November 01, 2007
Commercialization of Health Care Responsible for Disparities in China?
From Reuters:
Hong Kong-born Margaret Chan said the cost of health care in China was outstripping income growth and that poor health was a major cause of poverty among China's hundreds of millions of rural residents.
"The payment of providers and fees charged for services has commercialized health care, compelling providers of care to focus on profit rather than the most efficient health services," she told a conference in Beijing.
"Health education and preventive services are neglected. Why? Because these activities do not guarantee income. As a result, simple conditions are often treated at very high cost."
The costs of seeing a doctor or staying in hospital are out of reach for many in the world's fourth-largest economy, and the lack of access combined with corruption has made the issue a source of social unrest.
We blogged before about the effects of privatizing health care in China.

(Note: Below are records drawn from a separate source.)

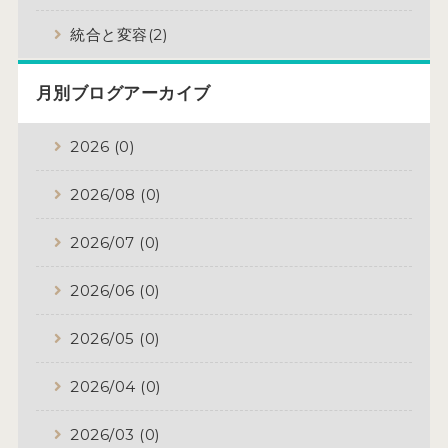
統合と変容(2)
月別ブログアーカイブ
2026 (0)
2026/08 (0)
2026/07 (0)
2026/06 (0)
2026/05 (0)
2026/04 (0)
2026/03 (0)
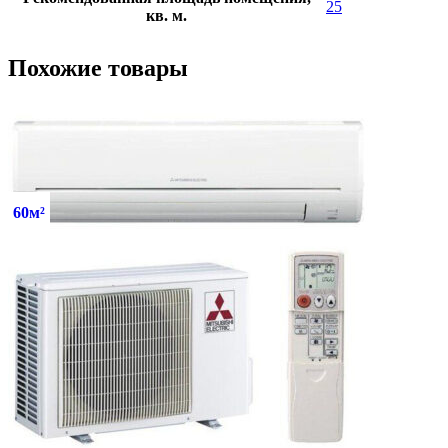
25
кв. м.
Похожие товары
60м²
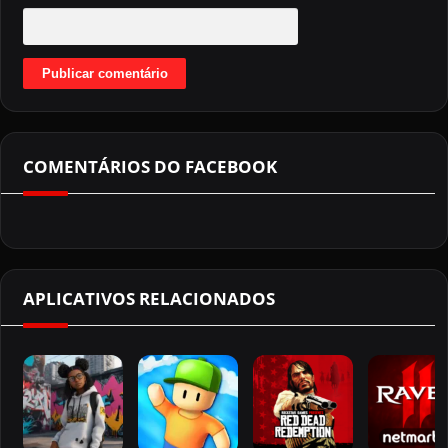
COMENTÁRIOS DO FACEBOOK
APLICATIVOS RELACIONADOS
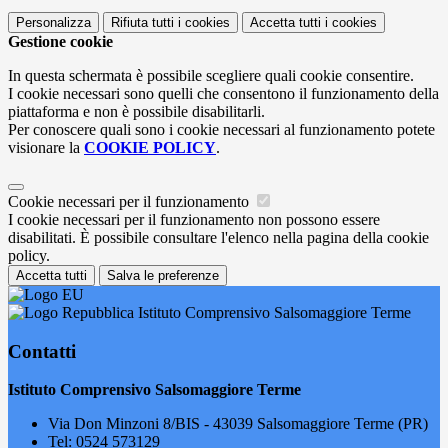
Personalizza
Rifiuta tutti
i cookies
Accetta tutti
i cookies
Gestione cookie
In questa schermata è possibile scegliere quali cookie consentire.
I cookie necessari sono quelli che consentono il funzionamento della
piattaforma e non è possibile disabilitarli.
Per conoscere quali sono i cookie necessari al funzionamento potete
visionare la
COOKIE POLICY
.
Cookie necessari per il funzionamento
I cookie necessari per il funzionamento non possono essere
disabilitati. È possibile consultare l'elenco nella pagina della cookie
policy.
Accetta tutti
Salva le preferenze
Istituto Comprensivo Salsomaggiore Terme
Contatti
Istituto Comprensivo Salsomaggiore Terme
Via Don Minzoni 8/BIS - 43039 Salsomaggiore Terme (PR)
Tel:
0524 573129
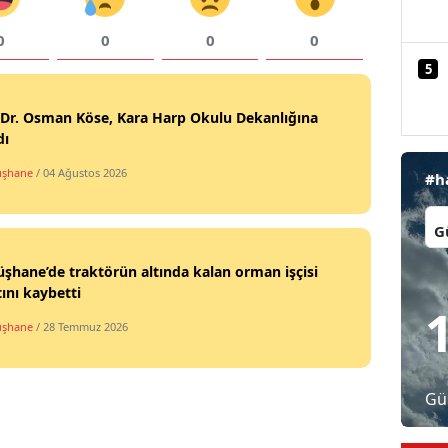
Malatya
0
0
0
0
5
Manisa
Kahramanmaraş
 Dr. Osman Köse, Kara Harp Okulu Dekanlığına
dı
Mardin
şhane
/ 04 Ağustos 2026
#h
Muğla
İl:
Muş
hane’de traktörün altında kalan orman işçisi
Nevşehir
ını kaybetti
Niğde
şhane
/ 28 Temmuz 2026
Ordu
Gü
Rize
Sakarya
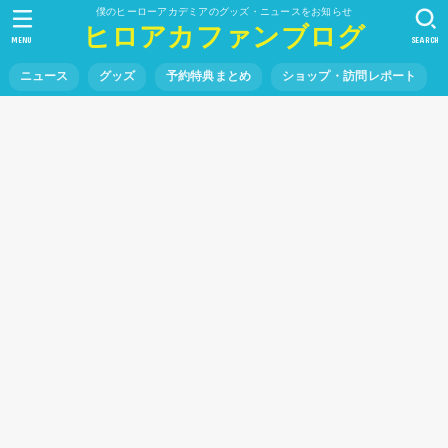
僕のヒーローアカデミアのグッズ・ニュースをお知らせ
ヒロアカファンブログ
MENU
SEARCH
ニュース
グッズ
予約特典まとめ
ショップ・訪問レポート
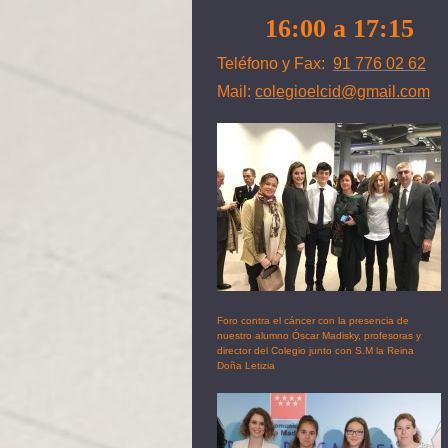
16:00 a 17:15
Teléfono y Fax:
91 776 02 62
Mail:
colegioelcid@gmail.com
Foro contra el cáncer con la presencia de
nuestro alumno Óscar Madisky, profesoras y
director del Colegio junto con S.M la Reina
Doña Letizia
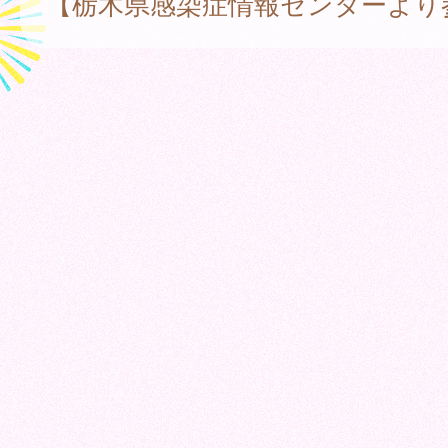
【栃木県感染症情報センターより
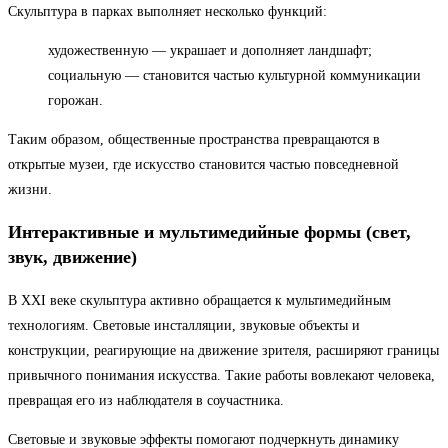
Скульптура в парках выполняет несколько функций:
художественную — украшает и дополняет ландшафт;
социальную — становится частью культурной коммуникации
горожан.
Таким образом, общественные пространства превращаются в
открытые музеи, где искусство становится частью повседневной
жизни.
Интерактивные и мультимедийные формы (свет,
звук, движение)
В XXI веке скульптура активно обращается к мультимедийным
технологиям. Световые инсталляции, звуковые объекты и
конструкции, реагирующие на движение зрителя, расширяют границы
привычного понимания искусства. Такие работы вовлекают человека,
превращая его из наблюдателя в соучастника.
Световые и звуковые эффекты помогают подчеркнуть динамику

However, one quote from the New England Journal of Medicine deserves repeating:
From 1978 to 1999, [China's] central government's share of national health care spending fell from 32 percent to 15 percent. At the same time, the central government transferred much of the responsibility for funding health care services to provincial and local authorities and required them to provide that support through local taxation. That had the immediate effect of favoring wealthy coastal provinces over less wealthy rural provinces and laid the basis for major and growing disparities between investments in urban and rural health care.